*** Opening Data ***

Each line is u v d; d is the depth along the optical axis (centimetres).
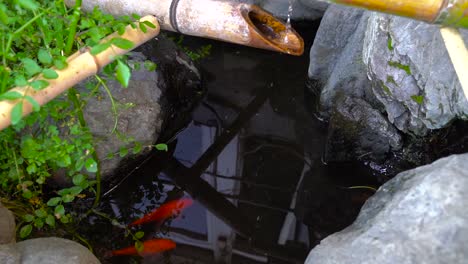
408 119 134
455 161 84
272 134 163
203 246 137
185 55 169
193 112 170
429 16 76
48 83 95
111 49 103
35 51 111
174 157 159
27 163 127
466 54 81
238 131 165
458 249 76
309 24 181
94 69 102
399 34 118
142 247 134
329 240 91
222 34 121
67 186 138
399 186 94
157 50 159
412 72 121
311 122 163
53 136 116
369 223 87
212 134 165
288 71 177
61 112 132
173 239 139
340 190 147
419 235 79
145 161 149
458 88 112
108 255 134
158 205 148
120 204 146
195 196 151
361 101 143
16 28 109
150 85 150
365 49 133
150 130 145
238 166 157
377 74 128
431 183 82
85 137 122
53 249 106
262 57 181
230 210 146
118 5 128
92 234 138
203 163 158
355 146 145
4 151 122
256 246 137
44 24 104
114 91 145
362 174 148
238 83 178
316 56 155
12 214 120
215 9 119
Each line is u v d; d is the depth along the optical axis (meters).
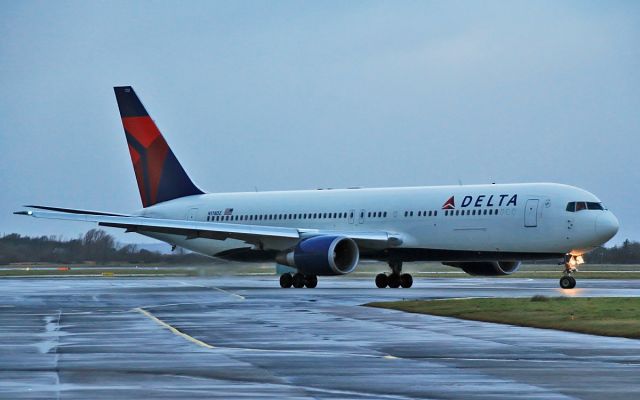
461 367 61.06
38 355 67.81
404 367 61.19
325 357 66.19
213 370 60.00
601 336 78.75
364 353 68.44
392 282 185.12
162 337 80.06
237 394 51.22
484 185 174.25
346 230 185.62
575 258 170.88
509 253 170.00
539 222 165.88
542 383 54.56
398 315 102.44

*** Closing Data ***

_What needs to be done:_ The entries above should be retyped word for word, with all pictures omitted.

_Result for this task:_
Each line is u v d; d is the depth along the optical axis (centimetres).
408 119 134
455 161 84
272 134 163
203 246 137
185 55 169
193 112 170
429 16 76
48 83 95
111 49 103
35 51 111
174 157 159
27 163 127
466 54 81
238 131 165
458 249 76
309 24 181
94 69 102
399 34 118
142 247 134
329 240 91
222 34 121
67 186 138
399 186 94
157 50 159
412 72 121
311 122 163
53 136 116
369 223 87
212 134 165
288 71 177
61 112 132
173 239 139
340 190 147
419 235 79
145 161 149
458 88 112
108 255 134
158 205 148
120 204 146
195 196 151
361 101 143
16 28 109
150 85 150
365 49 133
150 130 145
238 166 157
377 74 128
431 183 82
85 137 122
53 249 106
262 57 181
230 210 146
118 5 128
92 234 138
203 163 158
355 146 145
4 151 122
256 246 137
44 24 104
114 91 145
362 174 148
238 83 178
316 56 155
12 214 120
215 9 119
Each line is u v d; d is the depth along the optical axis (meters).
461 367 61.06
38 355 67.81
404 367 61.19
325 357 66.19
213 370 60.00
601 336 78.75
364 353 68.44
392 282 185.12
162 337 80.06
237 394 51.22
484 185 174.25
346 230 185.62
575 258 170.88
509 253 170.00
539 222 165.88
542 383 54.56
398 315 102.44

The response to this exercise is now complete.